◆ **Given data**

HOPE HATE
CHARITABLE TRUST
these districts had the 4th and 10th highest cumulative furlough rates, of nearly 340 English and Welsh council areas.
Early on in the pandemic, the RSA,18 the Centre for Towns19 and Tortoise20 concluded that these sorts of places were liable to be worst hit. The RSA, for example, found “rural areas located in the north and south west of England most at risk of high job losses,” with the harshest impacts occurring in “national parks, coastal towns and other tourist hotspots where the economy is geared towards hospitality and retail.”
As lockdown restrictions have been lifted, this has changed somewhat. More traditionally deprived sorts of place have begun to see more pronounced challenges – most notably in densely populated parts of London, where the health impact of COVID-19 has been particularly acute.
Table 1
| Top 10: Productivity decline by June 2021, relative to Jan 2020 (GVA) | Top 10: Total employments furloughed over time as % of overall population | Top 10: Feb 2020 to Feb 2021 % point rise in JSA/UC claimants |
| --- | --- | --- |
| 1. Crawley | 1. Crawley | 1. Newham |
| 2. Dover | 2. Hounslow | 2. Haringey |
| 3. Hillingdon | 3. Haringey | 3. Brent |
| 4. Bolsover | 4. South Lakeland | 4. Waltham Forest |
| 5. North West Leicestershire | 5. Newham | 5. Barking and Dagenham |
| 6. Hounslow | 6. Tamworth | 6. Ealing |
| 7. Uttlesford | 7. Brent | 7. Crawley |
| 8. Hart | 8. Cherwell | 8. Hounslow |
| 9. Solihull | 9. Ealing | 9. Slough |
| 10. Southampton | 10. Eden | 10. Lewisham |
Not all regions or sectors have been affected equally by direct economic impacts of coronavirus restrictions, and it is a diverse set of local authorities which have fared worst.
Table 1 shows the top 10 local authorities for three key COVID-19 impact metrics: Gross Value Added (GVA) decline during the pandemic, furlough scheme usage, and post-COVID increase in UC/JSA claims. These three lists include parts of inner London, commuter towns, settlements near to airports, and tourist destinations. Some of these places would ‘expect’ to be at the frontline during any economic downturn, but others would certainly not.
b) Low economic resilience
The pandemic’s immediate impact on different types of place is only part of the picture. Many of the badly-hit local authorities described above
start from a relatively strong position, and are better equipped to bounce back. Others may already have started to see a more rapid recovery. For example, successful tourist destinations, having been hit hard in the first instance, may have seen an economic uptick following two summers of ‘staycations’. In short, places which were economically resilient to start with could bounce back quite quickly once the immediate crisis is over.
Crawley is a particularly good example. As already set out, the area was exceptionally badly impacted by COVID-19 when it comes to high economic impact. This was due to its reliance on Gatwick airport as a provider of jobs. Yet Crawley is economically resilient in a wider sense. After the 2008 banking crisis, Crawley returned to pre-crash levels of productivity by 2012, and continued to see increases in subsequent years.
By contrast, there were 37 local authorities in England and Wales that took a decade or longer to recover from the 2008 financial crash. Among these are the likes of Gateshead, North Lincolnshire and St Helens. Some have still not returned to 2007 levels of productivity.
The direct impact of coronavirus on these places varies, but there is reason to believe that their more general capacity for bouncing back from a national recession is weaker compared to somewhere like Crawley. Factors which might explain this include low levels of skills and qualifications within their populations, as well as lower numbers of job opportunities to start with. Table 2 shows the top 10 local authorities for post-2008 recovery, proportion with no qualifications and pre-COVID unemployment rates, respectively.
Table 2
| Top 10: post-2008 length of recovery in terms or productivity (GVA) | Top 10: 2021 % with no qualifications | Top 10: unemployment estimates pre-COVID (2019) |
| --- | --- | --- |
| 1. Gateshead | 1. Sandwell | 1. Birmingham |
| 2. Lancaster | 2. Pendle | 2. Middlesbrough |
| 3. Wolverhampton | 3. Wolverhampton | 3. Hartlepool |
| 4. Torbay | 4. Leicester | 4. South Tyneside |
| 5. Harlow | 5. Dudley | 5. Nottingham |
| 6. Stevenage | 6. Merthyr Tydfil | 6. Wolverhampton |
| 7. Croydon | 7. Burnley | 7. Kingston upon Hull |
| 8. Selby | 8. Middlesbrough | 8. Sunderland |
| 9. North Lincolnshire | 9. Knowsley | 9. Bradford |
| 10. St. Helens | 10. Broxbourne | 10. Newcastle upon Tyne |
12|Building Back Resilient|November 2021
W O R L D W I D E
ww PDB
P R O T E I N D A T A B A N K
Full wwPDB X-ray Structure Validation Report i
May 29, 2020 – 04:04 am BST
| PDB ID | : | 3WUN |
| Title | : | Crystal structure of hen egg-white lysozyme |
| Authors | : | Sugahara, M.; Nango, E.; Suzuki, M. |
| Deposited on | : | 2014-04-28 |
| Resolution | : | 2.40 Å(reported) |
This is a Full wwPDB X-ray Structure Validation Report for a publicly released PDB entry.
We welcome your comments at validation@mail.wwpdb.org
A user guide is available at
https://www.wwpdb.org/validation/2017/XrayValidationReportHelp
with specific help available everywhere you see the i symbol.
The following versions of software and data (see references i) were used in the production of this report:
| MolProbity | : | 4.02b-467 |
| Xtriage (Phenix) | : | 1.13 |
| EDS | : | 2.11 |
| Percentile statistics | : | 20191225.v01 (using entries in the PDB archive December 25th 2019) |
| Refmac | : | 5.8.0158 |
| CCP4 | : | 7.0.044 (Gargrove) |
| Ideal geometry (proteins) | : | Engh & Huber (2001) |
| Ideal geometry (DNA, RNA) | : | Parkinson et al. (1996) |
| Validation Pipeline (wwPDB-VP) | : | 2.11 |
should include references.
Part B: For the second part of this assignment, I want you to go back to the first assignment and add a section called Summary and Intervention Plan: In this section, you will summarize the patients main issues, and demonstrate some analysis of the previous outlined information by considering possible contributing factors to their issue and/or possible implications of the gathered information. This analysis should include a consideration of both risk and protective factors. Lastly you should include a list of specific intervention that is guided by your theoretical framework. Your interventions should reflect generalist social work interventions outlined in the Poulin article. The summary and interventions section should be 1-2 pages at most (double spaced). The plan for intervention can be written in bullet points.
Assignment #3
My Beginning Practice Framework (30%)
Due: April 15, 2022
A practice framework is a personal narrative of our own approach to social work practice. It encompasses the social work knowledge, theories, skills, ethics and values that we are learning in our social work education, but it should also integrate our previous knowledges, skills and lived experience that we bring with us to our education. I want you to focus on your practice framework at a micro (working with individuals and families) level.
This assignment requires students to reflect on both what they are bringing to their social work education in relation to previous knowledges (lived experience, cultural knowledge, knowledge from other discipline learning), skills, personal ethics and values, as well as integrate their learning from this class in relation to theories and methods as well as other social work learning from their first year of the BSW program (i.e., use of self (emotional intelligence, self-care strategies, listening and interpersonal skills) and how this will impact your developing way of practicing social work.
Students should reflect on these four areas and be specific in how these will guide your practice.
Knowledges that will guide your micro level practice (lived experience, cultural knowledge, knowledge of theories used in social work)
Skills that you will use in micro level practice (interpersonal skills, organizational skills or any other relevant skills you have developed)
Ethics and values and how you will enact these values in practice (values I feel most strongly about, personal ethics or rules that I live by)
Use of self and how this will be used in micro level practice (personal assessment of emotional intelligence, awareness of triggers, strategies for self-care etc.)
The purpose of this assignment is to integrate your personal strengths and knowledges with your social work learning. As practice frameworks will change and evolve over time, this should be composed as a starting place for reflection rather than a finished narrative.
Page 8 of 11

◆ **Assignment**
Copy each line holding "Full" from the material above.

◆ **Answer area**
Full wwPDB X-ray Structure Validation Report i
This is a Full wwPDB X-ray Structure Validation Report for a publicly released PDB entry.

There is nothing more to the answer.